Enquanto Riven acendia uma pequena fogueira, Kaela permanecia em silêncio, fitando as brasas.

— O que você vai me mostrar agora?

Ele entregou a ela um pergaminho antigo. Era um mapa. Mas não qualquer mapa: mostrava locais sagrados apagados dos registros reais. Entre eles, o Templo das Três Chamas.

— Esse templo foi destruído, — ela murmurou.

— Foi ocultado. Pela Coroa. Lá há respostas. E talvez a verdade sobre Lyra.

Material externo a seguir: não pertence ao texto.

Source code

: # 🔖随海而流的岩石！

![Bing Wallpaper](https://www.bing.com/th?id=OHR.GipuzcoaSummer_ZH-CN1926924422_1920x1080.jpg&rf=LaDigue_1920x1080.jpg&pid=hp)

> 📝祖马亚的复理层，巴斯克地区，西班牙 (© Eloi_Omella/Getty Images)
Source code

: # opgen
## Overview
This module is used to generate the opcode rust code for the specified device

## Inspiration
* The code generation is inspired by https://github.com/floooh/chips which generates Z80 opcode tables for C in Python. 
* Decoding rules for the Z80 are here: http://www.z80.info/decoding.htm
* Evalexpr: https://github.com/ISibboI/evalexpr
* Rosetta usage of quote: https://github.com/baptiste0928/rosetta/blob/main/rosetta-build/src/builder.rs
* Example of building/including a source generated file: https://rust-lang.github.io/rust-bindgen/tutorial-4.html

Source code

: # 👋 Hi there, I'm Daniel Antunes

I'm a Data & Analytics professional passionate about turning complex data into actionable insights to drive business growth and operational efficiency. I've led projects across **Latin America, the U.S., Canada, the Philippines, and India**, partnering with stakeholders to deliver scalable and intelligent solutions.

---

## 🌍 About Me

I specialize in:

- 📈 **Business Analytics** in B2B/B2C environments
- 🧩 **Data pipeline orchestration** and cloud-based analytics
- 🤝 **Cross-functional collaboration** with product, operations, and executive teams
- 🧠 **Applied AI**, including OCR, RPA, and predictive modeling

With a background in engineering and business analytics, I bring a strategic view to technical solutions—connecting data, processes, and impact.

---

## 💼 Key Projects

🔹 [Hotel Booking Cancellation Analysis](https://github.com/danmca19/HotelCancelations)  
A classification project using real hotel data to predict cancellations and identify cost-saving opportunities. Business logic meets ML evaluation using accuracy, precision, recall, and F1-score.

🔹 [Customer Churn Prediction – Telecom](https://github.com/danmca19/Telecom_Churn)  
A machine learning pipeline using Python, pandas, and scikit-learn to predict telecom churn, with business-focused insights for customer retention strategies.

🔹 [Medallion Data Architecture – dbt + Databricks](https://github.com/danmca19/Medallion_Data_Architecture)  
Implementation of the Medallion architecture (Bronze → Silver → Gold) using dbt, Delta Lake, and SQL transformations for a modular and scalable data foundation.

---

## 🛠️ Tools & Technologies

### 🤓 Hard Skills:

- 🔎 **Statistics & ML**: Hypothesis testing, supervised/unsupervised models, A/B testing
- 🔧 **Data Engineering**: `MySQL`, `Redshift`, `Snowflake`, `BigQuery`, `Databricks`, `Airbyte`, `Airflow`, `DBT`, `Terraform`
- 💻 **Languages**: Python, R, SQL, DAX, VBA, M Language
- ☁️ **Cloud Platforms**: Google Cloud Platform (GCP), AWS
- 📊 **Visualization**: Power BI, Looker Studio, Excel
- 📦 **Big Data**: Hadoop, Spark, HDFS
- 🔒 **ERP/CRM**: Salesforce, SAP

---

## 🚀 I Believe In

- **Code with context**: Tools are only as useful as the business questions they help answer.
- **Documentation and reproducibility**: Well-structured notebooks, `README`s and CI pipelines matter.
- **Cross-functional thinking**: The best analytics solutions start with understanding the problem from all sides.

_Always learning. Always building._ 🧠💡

Kaela segurava o mapa como se fosse feito de cinzas prestes a se desfazer.

— Vamos até lá. Mas se for uma armadilha...

Riven completou:

— Entendo. Estarei à mercê da sua espada.

A jornada começou antes do amanhecer. Cruzaram florestas densas, trilhas esquecidas e ruínas cobertas de trepadeiras. A cada passo, Kaela sentia as dúvidas crescerem como ervas daninhas. Mas também crescia algo mais entre eles: uma faísca, uma tensão que nenhuma espada poderia cortar.

Durante a travessia por uma ponte de pedra, um grupo de mercenários os interceptou. Vendidos ao melhor pagador, estavam claramente atrás de Riven.

— Entreguem o traidor e podem sair com vida.

Kaela olhou para Riven. Ele ergueu as mãos.

— Pode me entregar. Eles não vão matá-la.

Mas Kaela já havia sacado a espada.

— Eu escolho as brasas. Sempre.

A luta foi feroz. Dois contra cinco. Mas Kaela e Riven lutavam com uma sincronia instintiva. Ele desviava os golpes que ela não via. Ela cobria seus flancos com precisão. Quando o último mercenário caiu, ambos estavam ofegantes, mas ilesos.

Naquele momento, ao se encararem sob o sol nascente, algo se solidificou entre eles. Algo inflamável.

Finalmente, chegaram às ruínas do Templo das Três Chamas. Coberto de trepadeiras e silêncio, o lugar emanava uma presença antiga. Kaela sentiu o corpo arrepiar ao atravessar os pilares caídeos.

No centro, um altar intacto. Nele, cinzas quentes e uma marca gravada: a espiral dupla.

Riven se ajoelhou.

— Aqui foi onde Lyra fez sua promessa. Onde juramos proteger a verdade.

Kaela se aproximou. Um fragmento de pedra vermelho jazia entre as cinzas. Quando o tocou, visões invadiram sua mente: Lyra sorrindo. Celenya com os olhos frios. Varun murmurando encantamentos proibidos.

Ela recuou, ofegante.

— O que foi isso?

— Memórias. A Chama guarda tudo. E agora, parte dela está com você.

Kaela olhou para Riven.

— Então vamos até o fim. Pela verdade. Pela Lyra.

Ele tocou a mão dela.

— E por nós?

Ela não respondeu. Mas também não soltou sua mão.